**SUPPLIED DATA**
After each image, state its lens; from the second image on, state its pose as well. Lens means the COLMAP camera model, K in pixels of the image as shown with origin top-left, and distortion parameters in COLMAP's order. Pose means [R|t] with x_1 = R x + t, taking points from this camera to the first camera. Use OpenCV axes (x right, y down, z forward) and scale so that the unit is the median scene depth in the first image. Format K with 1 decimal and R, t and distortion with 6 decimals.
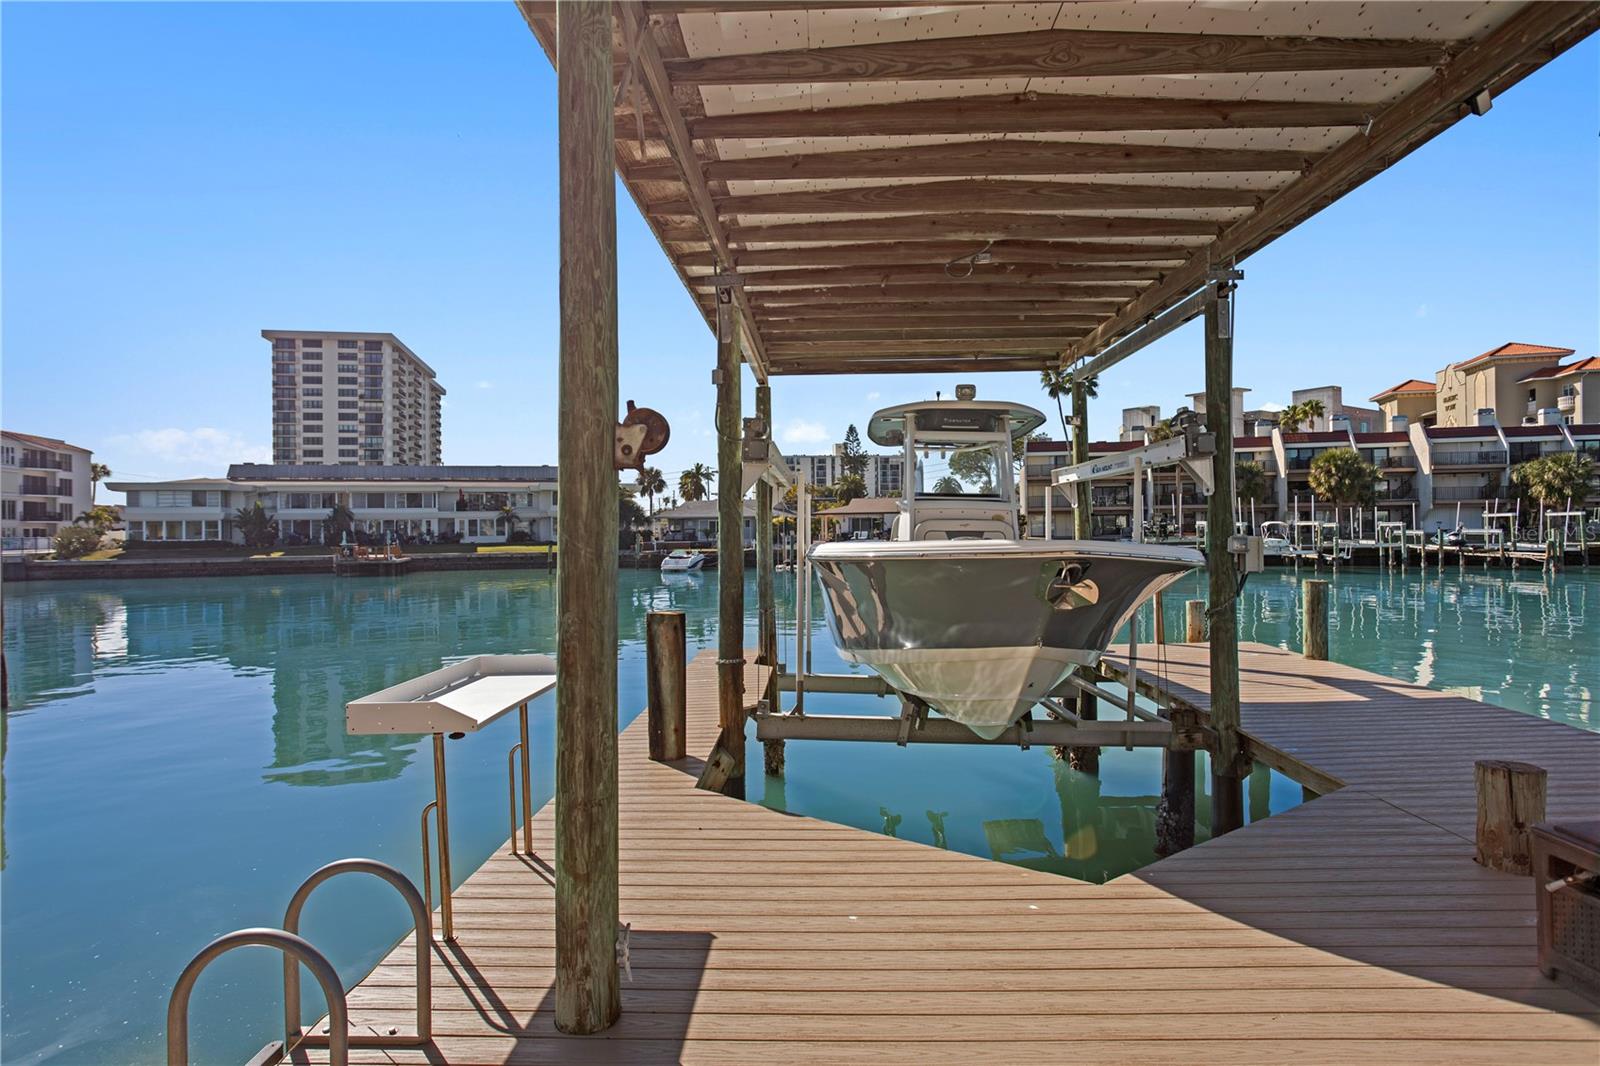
lens RADIAL K [[851.1, 0, 800.0], [0, 851.1, 533.0], [0, 0, 1]] dist [-0.048013, 0.028993]
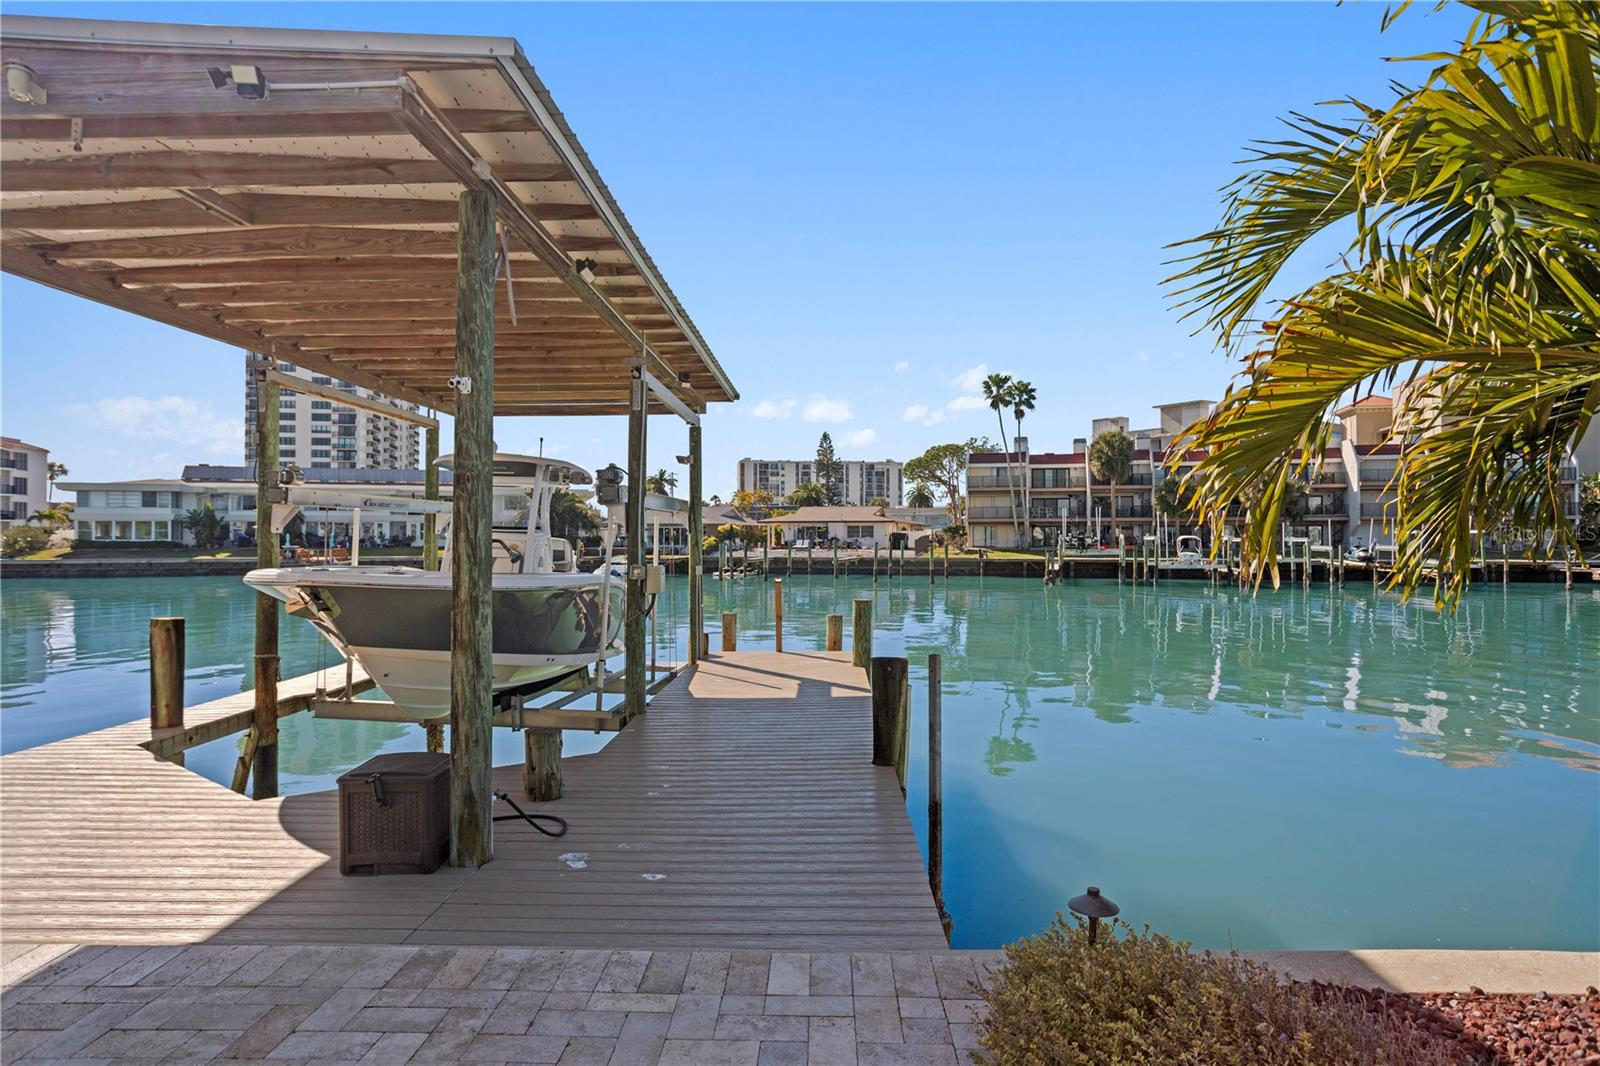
lens RADIAL K [[864.0, 0, 802.4], [0, 864.0, 530.3], [0, 0, 1]] dist [-0.051832, 0.031635]
pose [[0.999913, 0.012126, 0.005108, 0.068840], [-0.012077, 0.999883, -0.009409, -0.003790], [-0.005221, 0.009346, 0.999943, -0.028209]]
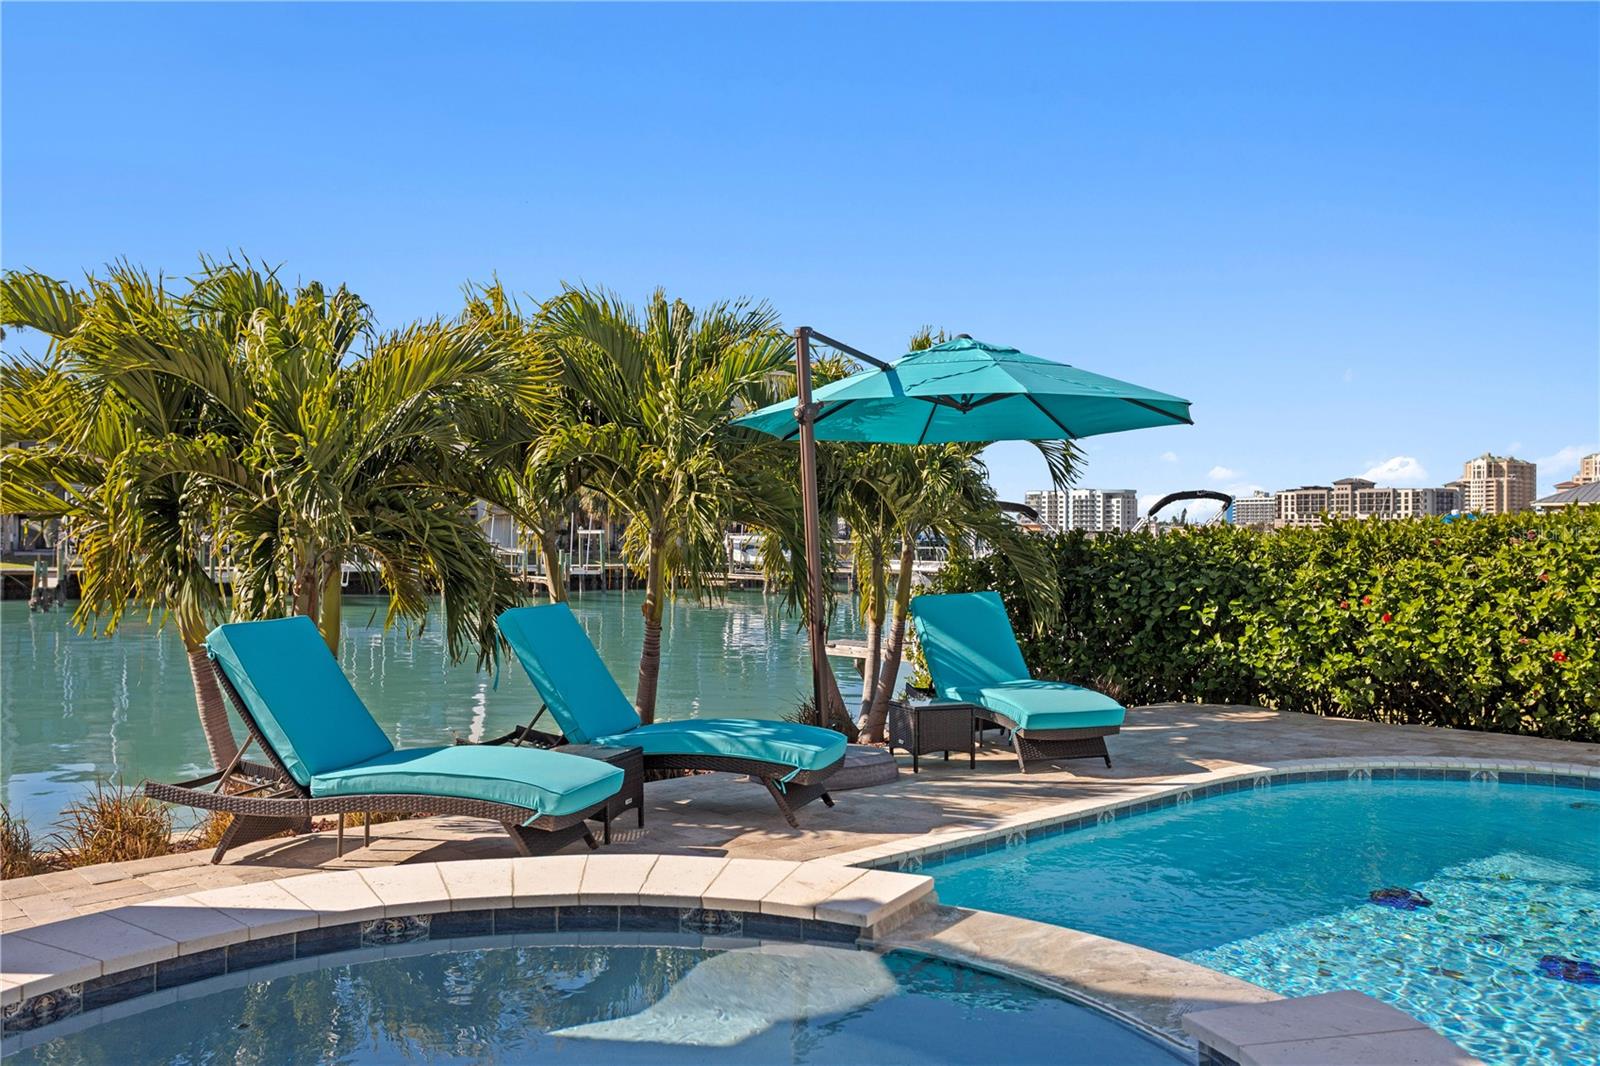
lens RADIAL K [[1336.1, 0, 786.3], [0, 1336.1, 532.2], [0, 0, 1]] dist [0.009631, 0.013156]
pose [[0.720093, 0.015270, 0.693710, 0.062637], [-0.012797, 0.999880, -0.008726, -0.009877], [-0.693760, -0.002594, 0.720202, -0.119070]]
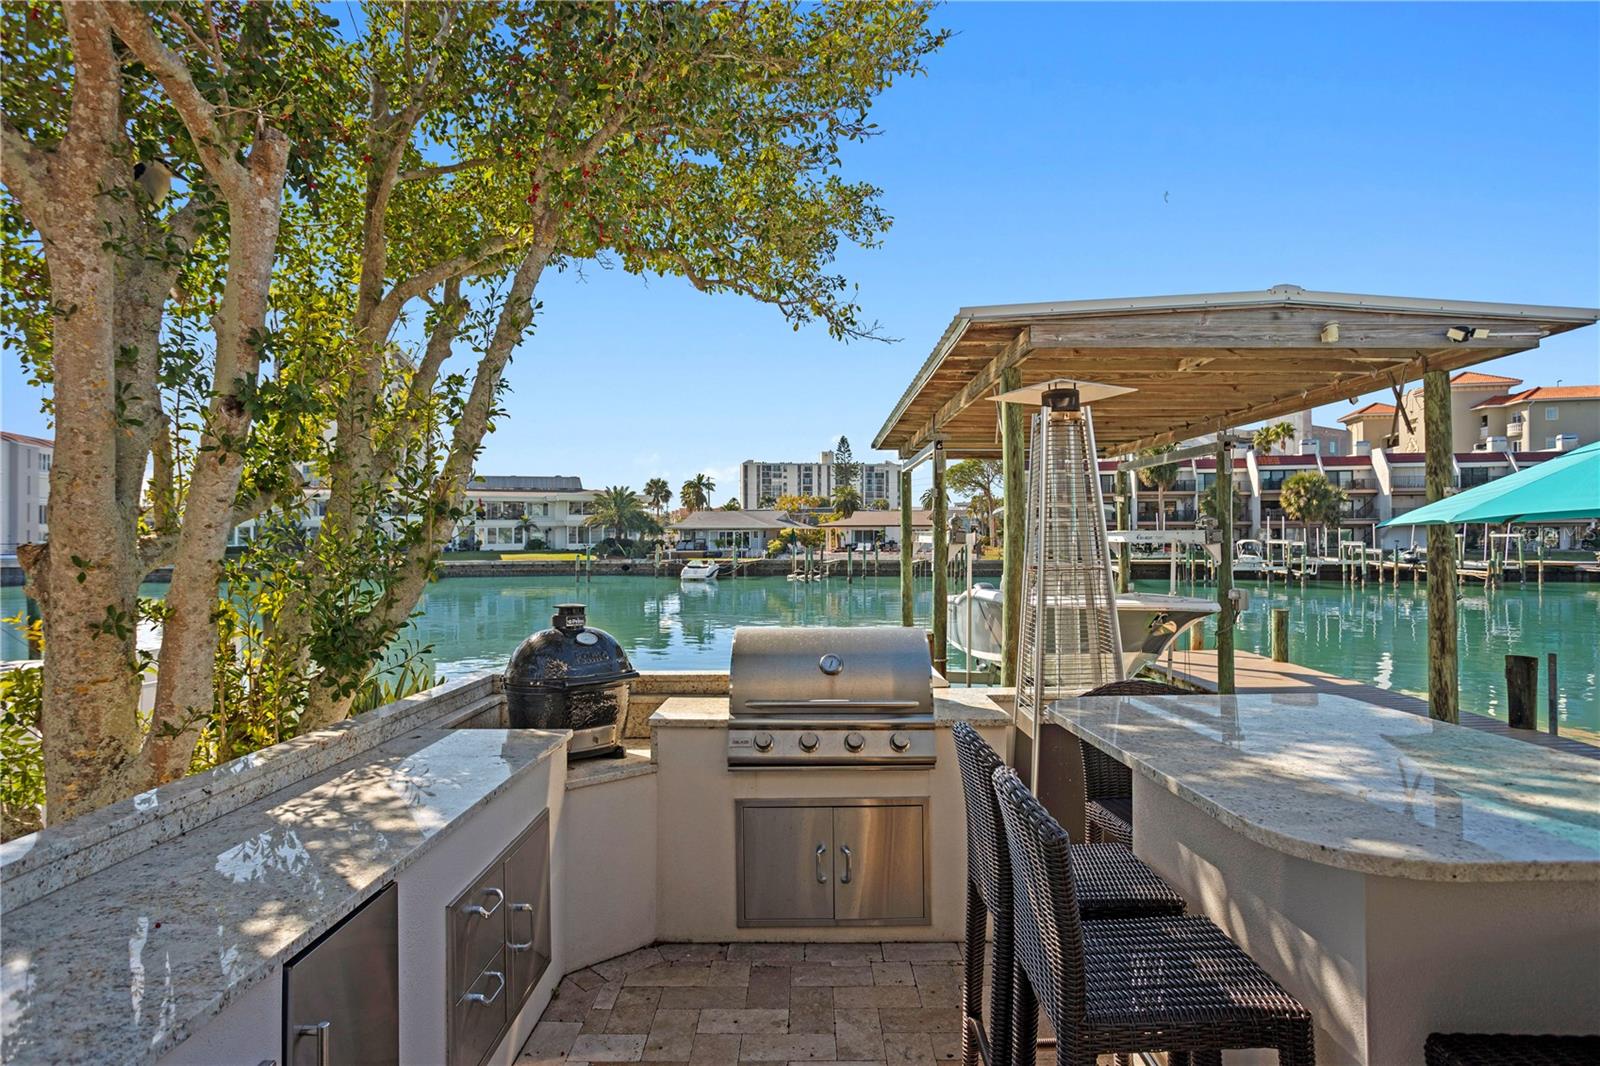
lens RADIAL K [[851.1, 0, 800.0], [0, 851.1, 533.0], [0, 0, 1]] dist [-0.048013, 0.028993]
pose [[0.999633, 0.009082, 0.025541, -0.038595], [-0.008949, 0.999946, -0.005308, -0.008791], [-0.025588, 0.005078, 0.999660, -0.065068]]
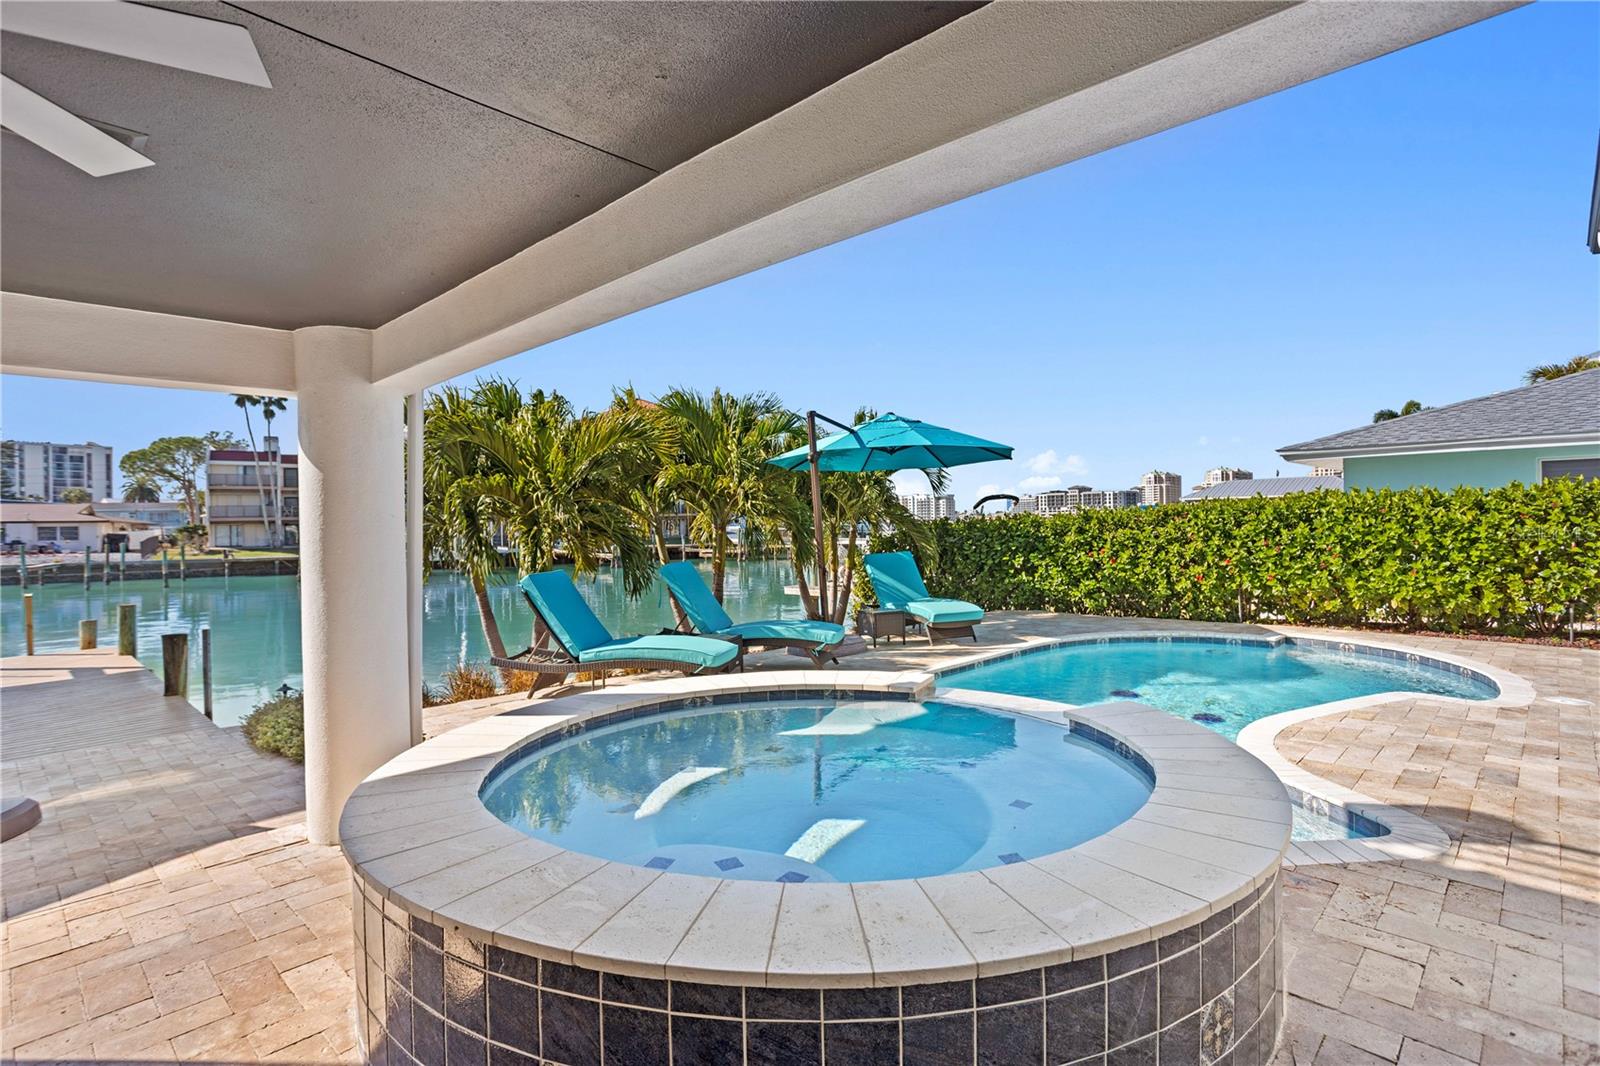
lens RADIAL K [[813.9, 0, 794.6], [0, 813.9, 526.2], [0, 0, 1]] dist [-0.043843, 0.026959]
pose [[0.675844, -0.001208, 0.737043, 0.046604], [0.008305, 0.999948, -0.005977, -0.009323], [-0.736998, 0.010160, 0.675819, -0.123025]]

**WHAT YOU SHOULD DO**
Copy every item above word for word, but leave out the pictures.

**SOLVED EXERCISE**
After each image, state its lens; from the second image on, state its pose as well. Lens means the COLMAP camera model, K in pixels of the image as shown with origin top-left, and distortion parameters in COLMAP's order. Pose means [R|t] with x_1 = R x + t, taking points from this camera to the first camera. Use OpenCV axes (x right, y down, z forward) and scale so that the unit is the median scene depth in the first image. Format K with 1 decimal and R, t and distortion with 6 decimals.
lens RADIAL K [[851.1, 0, 800.0], [0, 851.1, 533.0], [0, 0, 1]] dist [-0.048013, 0.028993]
lens RADIAL K [[864.0, 0, 802.4], [0, 864.0, 530.3], [0, 0, 1]] dist [-0.051832, 0.031635]
pose [[0.999913, 0.012126, 0.005108, 0.068840], [-0.012077, 0.999883, -0.009409, -0.003790], [-0.005221, 0.009346, 0.999943, -0.028209]]
lens RADIAL K [[1336.1, 0, 786.3], [0, 1336.1, 532.2], [0, 0, 1]] dist [0.009631, 0.013156]
pose [[0.720093, 0.015270, 0.693710, 0.062637], [-0.012797, 0.999880, -0.008726, -0.009877], [-0.693760, -0.002594, 0.720202, -0.119070]]
lens RADIAL K [[851.1, 0, 800.0], [0, 851.1, 533.0], [0, 0, 1]] dist [-0.048013, 0.028993]
pose [[0.999633, 0.009082, 0.025541, -0.038595], [-0.008949, 0.999946, -0.005308, -0.008791], [-0.025588, 0.005078, 0.999660, -0.065068]]
lens RADIAL K [[813.9, 0, 794.6], [0, 813.9, 526.2], [0, 0, 1]] dist [-0.043843, 0.026959]
pose [[0.675844, -0.001208, 0.737043, 0.046604], [0.008305, 0.999948, -0.005977, -0.009323], [-0.736998, 0.010160, 0.675819, -0.123025]]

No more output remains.